Image: Six killed including Army General in suicide bomb attack
T. Mughal  /  EPA
Pakistani security officials inspect the site of a suicide bomb attack that killed Army Lt. General Mushtaq Baig, surgeon general and head of Army's medical corps, in garrison city of Rawalpindi near Islamabad, Feb. 25.
updated 2/25/2008 1:03:03 PM ET 2008-02-25T18:03:03

A suicide bomber hit a car carrying the army's surgeon general along a busy road south of the capital Islamabad Monday, killing him and at least seven others, the army said.

In the north, gunmen opened fire and threw grenades inside the office of the British-based aid group, killing four local staff, the group and police said.

Lt. Gen. Mushtaq Ahmed Baig appeared to be the highest-ranking military official to have died in an attack since President Pervez Musharraf sided with the U.S. after September 11.

Suicide bombers have struck repeatedly over recent months in Rawalpindi, a city just south of the capital where the military has its headquarters. Most of the bombings have targeted security forces but a gun and suicide bomb attack killed opposition leader Benazir Bhutto in the city on Dec. 27.

The latest attack is likely to revive concern about Islamic militancy in Pakistan just days after the opposition won parliamentary elections.

Baig, his driver and his guard were killed along with five civilians, the army said. City police chief Saud Aziz told reporters at the scene that a black car whose roof was ripped off by the blast and dumped on the grassy median belonged to the army.

Dozens of troops and plainclothes security officials cordoned off the area, where at least six other cars lay damaged. Investigators wearing gloves gingerly gathered debris, including pieces of flesh, and put them in plastic bags.
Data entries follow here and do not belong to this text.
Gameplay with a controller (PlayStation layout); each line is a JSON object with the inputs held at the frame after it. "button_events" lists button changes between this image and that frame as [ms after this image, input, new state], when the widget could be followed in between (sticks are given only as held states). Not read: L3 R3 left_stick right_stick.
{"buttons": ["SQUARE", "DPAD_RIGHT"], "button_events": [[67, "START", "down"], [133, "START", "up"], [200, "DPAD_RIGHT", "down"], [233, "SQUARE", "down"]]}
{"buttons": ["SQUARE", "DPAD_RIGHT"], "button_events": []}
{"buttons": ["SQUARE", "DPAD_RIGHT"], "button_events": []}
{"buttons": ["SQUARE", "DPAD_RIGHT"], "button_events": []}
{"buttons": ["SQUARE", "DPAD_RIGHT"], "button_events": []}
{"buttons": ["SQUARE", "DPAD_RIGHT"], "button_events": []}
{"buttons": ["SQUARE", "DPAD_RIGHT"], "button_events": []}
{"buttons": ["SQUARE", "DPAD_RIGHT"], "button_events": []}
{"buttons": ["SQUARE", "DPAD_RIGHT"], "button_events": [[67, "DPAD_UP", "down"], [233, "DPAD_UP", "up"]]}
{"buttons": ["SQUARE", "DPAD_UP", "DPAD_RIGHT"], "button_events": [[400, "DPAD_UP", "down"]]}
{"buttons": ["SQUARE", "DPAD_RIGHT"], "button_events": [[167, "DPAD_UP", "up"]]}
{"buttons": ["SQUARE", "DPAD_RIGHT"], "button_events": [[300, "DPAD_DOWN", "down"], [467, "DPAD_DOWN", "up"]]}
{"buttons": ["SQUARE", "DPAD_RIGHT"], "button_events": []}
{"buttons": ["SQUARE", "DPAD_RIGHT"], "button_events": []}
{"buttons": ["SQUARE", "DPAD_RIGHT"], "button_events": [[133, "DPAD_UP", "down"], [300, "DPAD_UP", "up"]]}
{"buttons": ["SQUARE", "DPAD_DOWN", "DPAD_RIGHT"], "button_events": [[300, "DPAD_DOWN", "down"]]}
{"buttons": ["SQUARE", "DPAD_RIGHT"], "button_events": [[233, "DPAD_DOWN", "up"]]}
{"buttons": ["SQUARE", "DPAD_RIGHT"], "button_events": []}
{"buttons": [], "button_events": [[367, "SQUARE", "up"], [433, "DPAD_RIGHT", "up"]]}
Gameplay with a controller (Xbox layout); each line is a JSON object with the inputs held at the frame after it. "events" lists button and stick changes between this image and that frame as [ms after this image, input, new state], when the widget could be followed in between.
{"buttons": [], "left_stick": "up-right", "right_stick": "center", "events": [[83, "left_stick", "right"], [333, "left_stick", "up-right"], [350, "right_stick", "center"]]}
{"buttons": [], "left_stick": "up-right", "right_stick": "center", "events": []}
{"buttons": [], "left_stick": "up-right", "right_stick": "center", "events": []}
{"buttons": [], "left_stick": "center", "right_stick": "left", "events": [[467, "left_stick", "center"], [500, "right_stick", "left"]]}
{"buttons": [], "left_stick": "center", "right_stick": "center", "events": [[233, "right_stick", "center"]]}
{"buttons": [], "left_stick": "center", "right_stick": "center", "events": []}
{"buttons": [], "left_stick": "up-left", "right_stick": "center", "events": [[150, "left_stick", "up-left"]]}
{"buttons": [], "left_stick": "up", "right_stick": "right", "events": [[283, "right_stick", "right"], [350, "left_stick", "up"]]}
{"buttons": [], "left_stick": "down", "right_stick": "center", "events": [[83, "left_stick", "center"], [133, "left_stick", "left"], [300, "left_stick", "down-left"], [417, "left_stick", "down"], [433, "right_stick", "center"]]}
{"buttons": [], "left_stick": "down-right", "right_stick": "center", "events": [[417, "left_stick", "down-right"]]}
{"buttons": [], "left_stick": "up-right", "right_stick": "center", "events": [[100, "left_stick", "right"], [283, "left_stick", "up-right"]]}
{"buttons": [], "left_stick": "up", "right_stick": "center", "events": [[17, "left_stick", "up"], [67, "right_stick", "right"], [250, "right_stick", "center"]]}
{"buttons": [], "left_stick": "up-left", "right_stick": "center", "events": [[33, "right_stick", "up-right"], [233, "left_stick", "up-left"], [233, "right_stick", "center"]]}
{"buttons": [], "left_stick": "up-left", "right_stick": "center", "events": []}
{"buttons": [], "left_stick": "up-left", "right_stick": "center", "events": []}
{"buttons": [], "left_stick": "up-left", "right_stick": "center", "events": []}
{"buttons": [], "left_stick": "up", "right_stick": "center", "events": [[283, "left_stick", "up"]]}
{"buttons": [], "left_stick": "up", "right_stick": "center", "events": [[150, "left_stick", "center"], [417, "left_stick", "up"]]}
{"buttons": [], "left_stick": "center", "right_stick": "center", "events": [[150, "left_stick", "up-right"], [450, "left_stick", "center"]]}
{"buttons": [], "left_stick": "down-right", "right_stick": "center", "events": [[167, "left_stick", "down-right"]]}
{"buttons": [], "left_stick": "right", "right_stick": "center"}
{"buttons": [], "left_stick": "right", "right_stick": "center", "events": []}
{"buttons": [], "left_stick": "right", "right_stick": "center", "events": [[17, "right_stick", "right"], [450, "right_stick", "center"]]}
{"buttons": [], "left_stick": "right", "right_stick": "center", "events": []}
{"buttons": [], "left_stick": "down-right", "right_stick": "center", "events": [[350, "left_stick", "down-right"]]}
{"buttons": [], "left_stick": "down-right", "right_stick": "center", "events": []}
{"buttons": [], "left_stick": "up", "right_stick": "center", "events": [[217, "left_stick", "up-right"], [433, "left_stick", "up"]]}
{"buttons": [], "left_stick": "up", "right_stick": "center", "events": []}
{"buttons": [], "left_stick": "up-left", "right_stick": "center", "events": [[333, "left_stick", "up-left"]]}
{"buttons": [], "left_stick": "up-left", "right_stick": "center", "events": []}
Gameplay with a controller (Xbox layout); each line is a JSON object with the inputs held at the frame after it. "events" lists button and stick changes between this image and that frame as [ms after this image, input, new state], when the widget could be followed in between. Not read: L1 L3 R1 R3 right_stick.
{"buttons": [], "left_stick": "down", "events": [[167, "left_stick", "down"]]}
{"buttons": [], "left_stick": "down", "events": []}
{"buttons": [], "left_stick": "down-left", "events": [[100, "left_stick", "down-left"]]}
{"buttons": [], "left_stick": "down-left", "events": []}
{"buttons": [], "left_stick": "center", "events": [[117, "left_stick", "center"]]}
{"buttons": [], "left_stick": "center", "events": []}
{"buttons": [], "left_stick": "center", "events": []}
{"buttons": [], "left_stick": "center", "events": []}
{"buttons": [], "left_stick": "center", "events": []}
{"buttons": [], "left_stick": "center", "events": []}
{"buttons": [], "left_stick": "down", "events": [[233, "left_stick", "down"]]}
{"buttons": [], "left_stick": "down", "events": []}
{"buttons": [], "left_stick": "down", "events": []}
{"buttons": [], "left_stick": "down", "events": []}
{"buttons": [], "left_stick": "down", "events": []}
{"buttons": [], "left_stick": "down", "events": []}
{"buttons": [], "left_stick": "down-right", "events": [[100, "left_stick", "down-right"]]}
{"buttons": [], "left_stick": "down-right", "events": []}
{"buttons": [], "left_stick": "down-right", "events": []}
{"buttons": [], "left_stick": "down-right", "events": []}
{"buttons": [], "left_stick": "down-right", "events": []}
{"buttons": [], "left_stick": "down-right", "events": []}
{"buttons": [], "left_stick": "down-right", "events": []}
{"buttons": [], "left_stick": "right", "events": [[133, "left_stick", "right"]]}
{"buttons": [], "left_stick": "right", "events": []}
Iqbal Ali, who had been walking toward a nearby government office to get an identity card, said he saw a man run into the road shortly before the explosion.

In northern Pakistan, up to 12 assailants entered the office of British-based aid group Plan International in the town of Mansehra and opened fired indiscriminately before setting off three explosions. Four local staff members died and the office was burned to the ground, the group and local officials said.

Muhammad Niaz, a senior doctor at Mansehra's hospital, said eight people were injured.

The identity and motive of the attackers were not immediately clear. Mansehra lies about 50 miles north of Islamabad and is not an area associated with the Islamic militancy in areas farther west.

Police official Attaullah Wazir said officers had chased the attackers into a local forest and that the two sides were exchanging gunfire.

Plan International, which focuses on the welfare of children, said it would halt its operations in Pakistan. The aid group said it had worked in Mansehra for more than a decade. It was involved in providing relief to people affected by the massive 2005 earthquake in northern Pakistan.

New violence
The fresh eruption of violence came a day after Taliban-style militants battling government forces near the Afghan border said they want dialogue with the winners of the elections and urged the new leadership to abandon the war on terror.

Bhutto's party finished first in last Monday's parliamentary elections, while supporters of Musharraf were trounced. However, all major political leaders have said they are committed to fighting extremism.

In the wake of the opposition victory, some Pakistani leaders and many media commentators have called on Musharraf to resign.

The Bush administration appears to want Musharraf to continue in office. However, several U.S. senators met who Musharraf after the vote said Sunday he should seek a "graceful" exit from power.

Musharraf's spokesman dismissed the suggestions on Monday.

Musharraf was elected to a new five-year presidential term last year by Pakistani lawmakers, "not by any senator from the United States," his spokesman Rashid Qureshi told Dawn News television. "So I don't think he needs to respond to anything that is said by these people."

Western officials are concerned that an attempt to force Musharraf from power would spark a constitutional crisis and hobble Pakistan's effort to fight growing Islamic extremism.

The parties of Bhutto and another former premier, Nawaz Sharif are expected to form a coalition government. However, they fell short of the two-thirds majority needed to impeach Musharraf, whose popularity plummeted last year after he declared a state of emergency and clamped down on the opposition, the judiciary and the media.